Bergamo – Miracolo Abramović. Plana a Bergamo ed è un richiamo irresistibile per il “popolo” delle performance che la segue, ovunque sia, nel mondo. Lei fa una lectio, arrivano in 650 per ascoltarla, per adorarla, e confessarle tutto il loro “amore”.
C’è l’antropologa 40enne con un lavoro che non le piace in uno studio medico, chiede consigli, la laureata con tesi sul metodo Abramović, che la ringrazia, un’altra che non si “piace, non accetta di invecchiare”, e un signore avanti negli anni che sale sul palco e srotola un manifesto di una performance (con Ulay, suo grande amore) degli anni Settanta, nella Galleria di Arte Moderna a Bologna. E lei, Marina, una delle persone più influenti del nostro tempo, cordialissima, non si sottrae, diffonde energia, regala abbracci (all’artista in crisi di idee), baci, offre consigli (“Fai quello che ti piace, non occuparti del giudizio degli altri, se li avessi ascoltati non starei qui..”), ringrazia tutti, più volte, perché senza il pubblico non c’è energia e “voi qui me ne date moltissima”.
“Amo la vita - dice rivolta alla platea - ho avuto un’embolia polmonare, paure? Ne ho... voglio dedicare il tempo a quello che amo di più fare. E nelle performance mi sono sempre sentita protetta”. Applausi. Scende qualche lacrima, il dialogo fra l’artista e il suo pubblico raggiunge livelli alti. L’occasione, di una giornata storica, è data dalla mostra, Marina Abramović Between breath and fire (sino al 16 febbraio), che indaga alcuni temi chiave che hanno contraddistinto la sua carriera cinquantennale: il respiro, il corpo, la relazione con l’altro e la morte. Trenta lavori recenti e storici, presentati tra interno ed esterno, a “gres art 671”, nuovo indirizzo dell’arte contemporanea a Bergamo. Anche il giardino con il paesaggio sonoro Tree, rientra nel percorso, si ode, tra gli alberi, un canto di uccelli, sfumati i confini tra naturale e artificiale, tra realtà e finzione, tra mortalità e trascendenza.
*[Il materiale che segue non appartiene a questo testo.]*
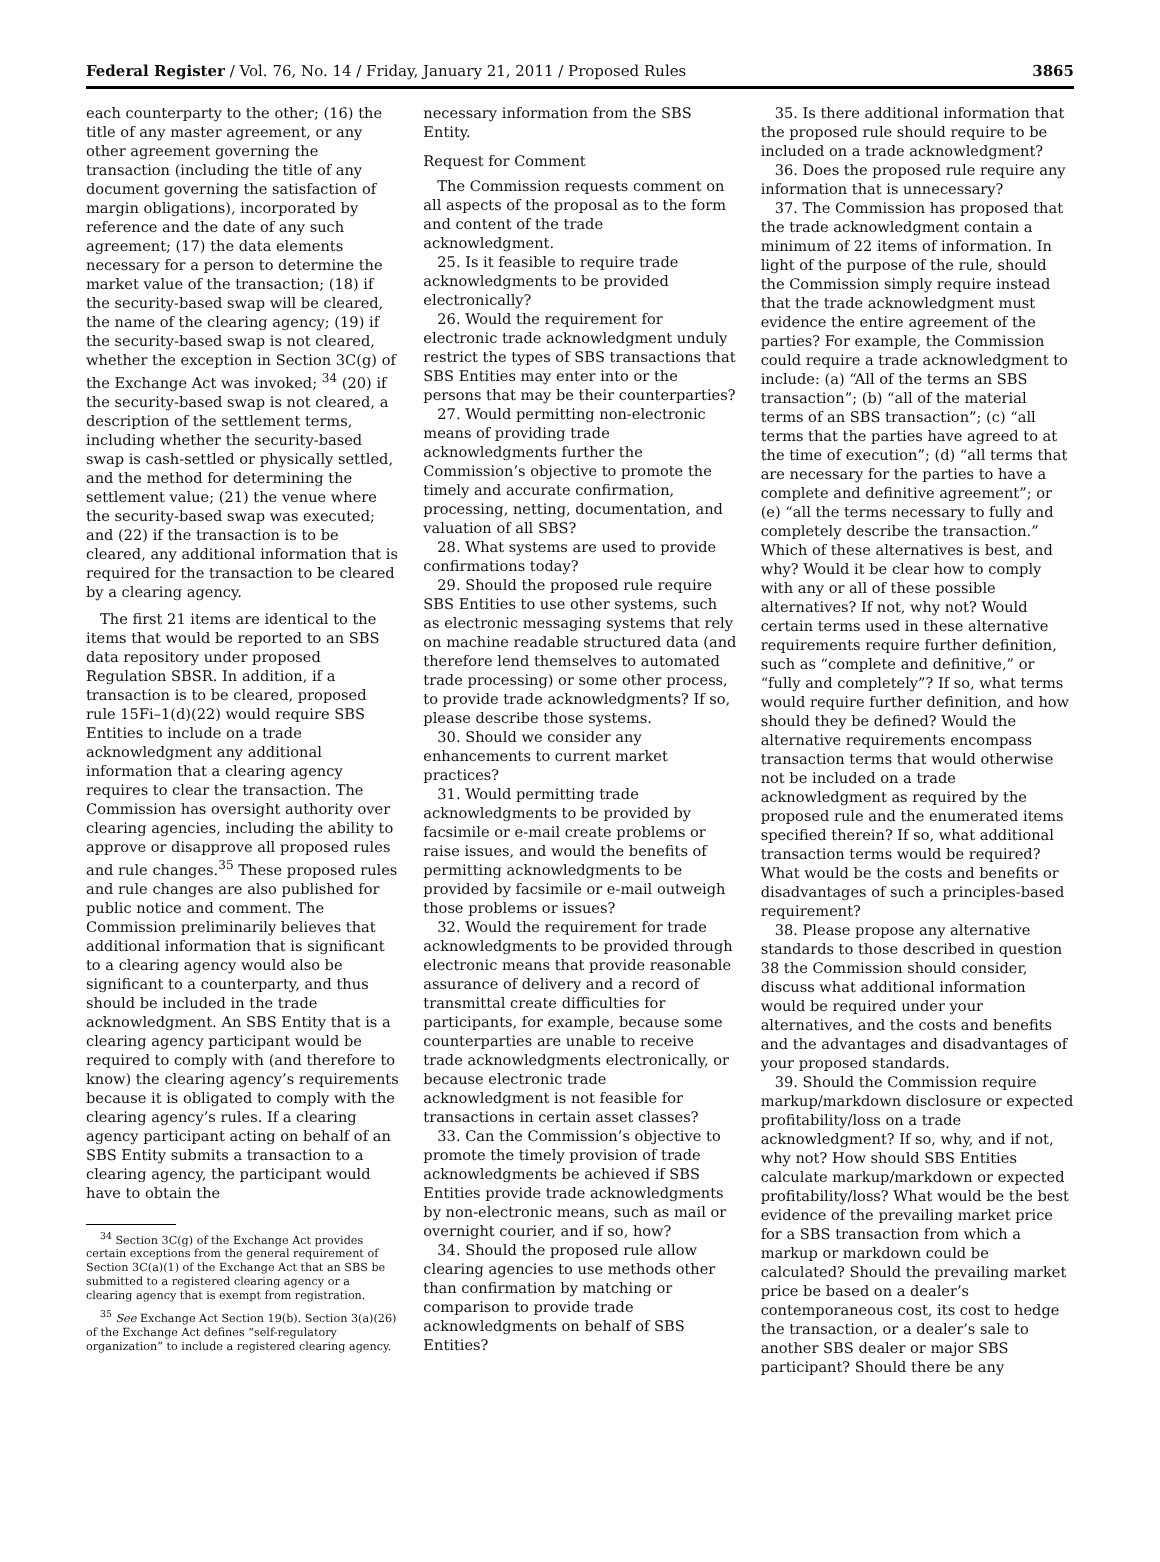Federal Register / Vol. 76, No. 14 / Friday, January 21, 2011 / Proposed Rules 3865
each counterparty to the other; (16) the title of any master agreement, or any other agreement governing the transaction (including the title of any document governing the satisfaction of margin obligations), incorporated by reference and the date of any such agreement; (17) the data elements necessary for a person to determine the market value of the transaction; (18) if the security-based swap will be cleared, the name of the clearing agency; (19) if the security-based swap is not cleared, whether the exception in Section 3C(g) of the Exchange Act was invoked; <sup>34</sup> (20) if the security-based swap is not cleared, a description of the settlement terms, including whether the security-based swap is cash-settled or physically settled, and the method for determining the settlement value; (21) the venue where the security-based swap was executed; and (22) if the transaction is to be cleared, any additional information that is required for the transaction to be cleared by a clearing agency.
The first 21 items are identical to the items that would be reported to an SBS data repository under proposed Regulation SBSR. In addition, if a transaction is to be cleared, proposed rule 15Fi–1(d)(22) would require SBS Entities to include on a trade acknowledgment any additional information that a clearing agency requires to clear the transaction. The Commission has oversight authority over clearing agencies, including the ability to approve or disapprove all proposed rules and rule changes.<sup>35</sup> These proposed rules and rule changes are also published for public notice and comment. The Commission preliminarily believes that additional information that is significant to a clearing agency would also be significant to a counterparty, and thus should be included in the trade acknowledgment. An SBS Entity that is a clearing agency participant would be required to comply with (and therefore to know) the clearing agency’s requirements because it is obligated to comply with the clearing agency’s rules. If a clearing agency participant acting on behalf of an SBS Entity submits a transaction to a clearing agency, the participant would have to obtain the
<sup>34</sup> Section 3C(g) of the Exchange Act provides certain exceptions from the general requirement of Section 3C(a)(1) of the Exchange Act that an SBS be submitted to a registered clearing agency or a clearing agency that is exempt from registration.
<sup>35</sup> See Exchange Act Section 19(b). Section 3(a)(26) of the Exchange Act defines “self-regulatory organization” to include a registered clearing agency.
necessary information from the SBS Entity.
Request for Comment
The Commission requests comment on all aspects of the proposal as to the form and content of the trade acknowledgment.
25. Is it feasible to require trade acknowledgments to be provided electronically?
26. Would the requirement for electronic trade acknowledgment unduly restrict the types of SBS transactions that SBS Entities may enter into or the persons that may be their counterparties?
27. Would permitting non-electronic means of providing trade acknowledgments further the Commission’s objective to promote the timely and accurate confirmation, processing, netting, documentation, and valuation of all SBS?
28. What systems are used to provide confirmations today?
29. Should the proposed rule require SBS Entities to use other systems, such as electronic messaging systems that rely on machine readable structured data (and therefore lend themselves to automated trade processing) or some other process, to provide trade acknowledgments? If so, please describe those systems.
30. Should we consider any enhancements to current market practices?
31. Would permitting trade acknowledgments to be provided by facsimile or e-mail create problems or raise issues, and would the benefits of permitting acknowledgments to be provided by facsimile or e-mail outweigh those problems or issues?
32. Would the requirement for trade acknowledgments to be provided through electronic means that provide reasonable assurance of delivery and a record of transmittal create difficulties for participants, for example, because some counterparties are unable to receive trade acknowledgments electronically, or because electronic trade acknowledgment is not feasible for transactions in certain asset classes?
33. Can the Commission’s objective to promote the timely provision of trade acknowledgments be achieved if SBS Entities provide trade acknowledgments by non-electronic means, such as mail or overnight courier, and if so, how?
34. Should the proposed rule allow clearing agencies to use methods other than confirmation by matching or comparison to provide trade acknowledgments on behalf of SBS Entities?
35. Is there additional information that the proposed rule should require to be included on a trade acknowledgment?
36. Does the proposed rule require any information that is unnecessary?
37. The Commission has proposed that the trade acknowledgment contain a minimum of 22 items of information. In light of the purpose of the rule, should the Commission simply require instead that the trade acknowledgment must evidence the entire agreement of the parties? For example, the Commission could require a trade acknowledgment to include: (a) “All of the terms an SBS transaction”; (b) “all of the material terms of an SBS transaction”; (c) “all terms that the parties have agreed to at the time of execution”; (d) “all terms that are necessary for the parties to have a complete and definitive agreement”; or (e) “all the terms necessary to fully and completely describe the transaction.” Which of these alternatives is best, and why? Would it be clear how to comply with any or all of these possible alternatives? If not, why not? Would certain terms used in these alternative requirements require further definition, such as “complete and definitive,” or “fully and completely”? If so, what terms would require further definition, and how should they be defined? Would the alternative requirements encompass transaction terms that would otherwise not be included on a trade acknowledgment as required by the proposed rule and the enumerated items specified therein? If so, what additional transaction terms would be required? What would be the costs and benefits or disadvantages of such a principles-based requirement?
38. Please propose any alternative standards to those described in question 38 the Commission should consider, discuss what additional information would be required under your alternatives, and the costs and benefits and the advantages and disadvantages of your proposed standards.
39. Should the Commission require markup/markdown disclosure or expected profitability/loss on a trade acknowledgment? If so, why, and if not, why not? How should SBS Entities calculate markup/markdown or expected profitability/loss? What would be the best evidence of the prevailing market price for a SBS transaction from which a markup or markdown could be calculated? Should the prevailing market price be based on a dealer’s contemporaneous cost, its cost to hedge the transaction, or a dealer’s sale to another SBS dealer or major SBS participant? Should there be any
Un progetto complesso che ha al proprio centro l’installazione cinematografica SevenDeaths dedicata da Abramović a Maria Callas, di cui diventa una sorta di alter ego: un amore che ha avuto origine nell’adolescenza dell’artista serba che ricorda di aver sentito per la prima volta la voce della Divina nella cucina della nonna a Belgrado e di essersi commossa per la sua potenza emotiva. “Non capivo le parole - era in italiano - e ricordo di essermi alzata in piedi, sentendo una scarica elettrica lungo tutto il corpo e un’incredibile emozione attraversarmi. Iniziai a piangere senza riuscire a controllarmi; fu una tale emozione da non poterlo mai dimenticare”. Di fatto è la parte più interessante della mostra, un’esperienza immersiva con le rievocazioni e la messa in scena di sette morti tragiche e premature delle eroine interpretate da Maria Callas e impersonificate da Abramović, in sottofondo la colonna sonora con i sette assoli della soprano. Callas, dice, “era così forte sul palco, ma così infelice nella vita. E morì davvero per amore. Una volta, nel corso della mia vita, anch’io fui così innamorata (commovente l’incontro con Ulay al Moma, ndr) da non riuscire a mangiare, a dormire, a pensare, ma poi, il mio lavoro mi salvò”.
In mostra troverete molto altro, dalla prime celebri performance come Lips of Thomas, in cui l’artista si incise (nel 1975) una stella a sette punte sull’addome e si sdraiò su blocchi di ghiaccio fino all’intervento risolutivo del pubblico, a Art Must Be Beatiful, The Artist Must Be Beautiful, video in cui si pettina ossessivamente. Resta memorabile la sua performance al Moma, 700 ore su una sedia a fissare immobile di fronte a sé. Una delle più lunghe della storia.